2/03/2019

O fim de todas as flores (Conto), de Iba Mendes


O FIM DE TODAS AS FLORES

Rosa era seu nome.

Morava numa casinha de uma estreita rua do subúrbio de uma pequena cidade. Ali vivia sozinha com a mãe, viúva de um vendedor de flores, com o qual se casara num belo dia de primavera e com quem tivera esta única filha.

“Se chamará Rosa, porque entre as rosas foi gerada”, disse o pai quando ela nasceu.

A moça, embora de uma simplicidade agreste, chamava a atenção por suas formas perfeitas, pela extrema delicadeza com que tratava a todos e, principalmente, por seu peculiar gosto no cultivo de flores. Sua casa era como um pequeno jardim, onde acácias, anêmonas, cravos, azaleias, lírios, begônias, violetas, orquídeas, margaridas e rosas, pareciam concorrer com sua própria beleza.

"Ah, quantas flores!" diziam as moças.

"Ah, que bela flor!" ecoavam os rapazes.

No centro desta mesma cidade viviam dois belos e felizes rapazes, ambos ricos, ambos de igual idade e ambos estudantes de botânica. Eram amigos desde a infância, morando na mesma praça, onde cresceram juntos e onde conheceram Rosa, que ali vendia suas flores.

"Ah, que flor mais bela!" galanteou um.

"Ah, que flor mais linda!" emendou o outro.

Trocaram olhares, palavras e sorrisos. Ainda acharam tempo para falar sobre plantas e flores.

A amizade entre os dois moços era aquela que resiste aos anos e da qual se pode dizer que apenas a morte tem o poder de separar. Um era como se fosse a extensão do outro, tal era a natureza do vínculo afetivo que os unia. Se fossem irmãos, diriam que provieram da divisão de um mesmo óvulo fecundado.

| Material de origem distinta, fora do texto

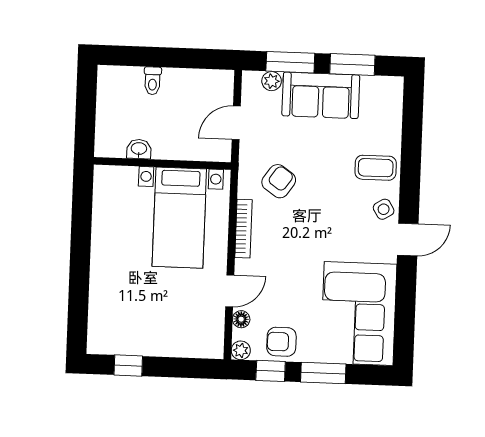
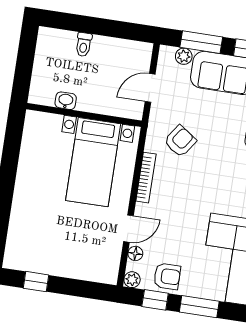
armchair: (281, 342) -> (167, 276), turned 180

Com o correr das estações, a camaradagem entre os três criou raiz, cresceu e floresceu como as próprias flores. Da amizade frutificou também o amor, e deste rebentou os espinhos, que fez sangrar os corações dos dois mancebos, os quais disputavam agora a mesma flor, a mais bela flor, Rosa, a vendedora de flores. A mútua afeição, outrora tão cultivada entre eles, perdeu o viço, a cor e o brilho. Murchou enfim. De amigos floridos, inimigos desfolhados.

Ela então se viu ferida entre abrolhos. Cultivava o amor de um, mas não queria magoar o coração do outro. Confusa, deixou-se irrigar de tristeza. Com o decorrer dos dias desistiu das flores e foi vender perfumes. A casa, que dantes exalava os finíssimos aromas das flores, agora cheirava a Natura.

"Que fim levaram todas as flores?" perguntava a mãe.

"Que se passava com a linda Flor?" indagavam os vizinhos, os amigos, perguntavam todos.

Triste, recolhia-se ela ao seu quarto sem flores, onde lágrimas caíam-lhe dos olhos como pétalas que se precipitam no chão na melancolia de um chuvoso outono.

Num dia desses de lágrimas, quando acabara de acordar de um sono intranquilo, recebeu a súbita visita de um dos rapazes, aquele por quem nutria maior afeição e com o qual queria ligar-se para toda a vida. Este lhe declarou amor eterno e lhe deu de presente um colar de rico diamante. Ela recusou com um gesto. Ele se retirou com o coração ferido.

O tempo passava depressa e não desabrochava nela a alegria de viver.

Numa noite, quando se preparava para se recolher à sua alcova triste e sem flores, ela recebeu a visita do outro rapaz. Este também lhe declarou amor eterno e lhe trouxe de presente uma flor, uma exuberante rosa vermelha.

“Uma rosa para uma Rosa”, disse ele pegando-lhe nas mãos.

Neste instante os olhos dela brilharam como a aurora de um majestoso verão, as suas mãos tremeram, o seu coração disparou, seus lábios tocaram os lábios dele. Então se amaram loucamente, e se uniram num cerimonial de flores, e plantaram flores, e colheram flores e, por fim, foram cobertos por flores.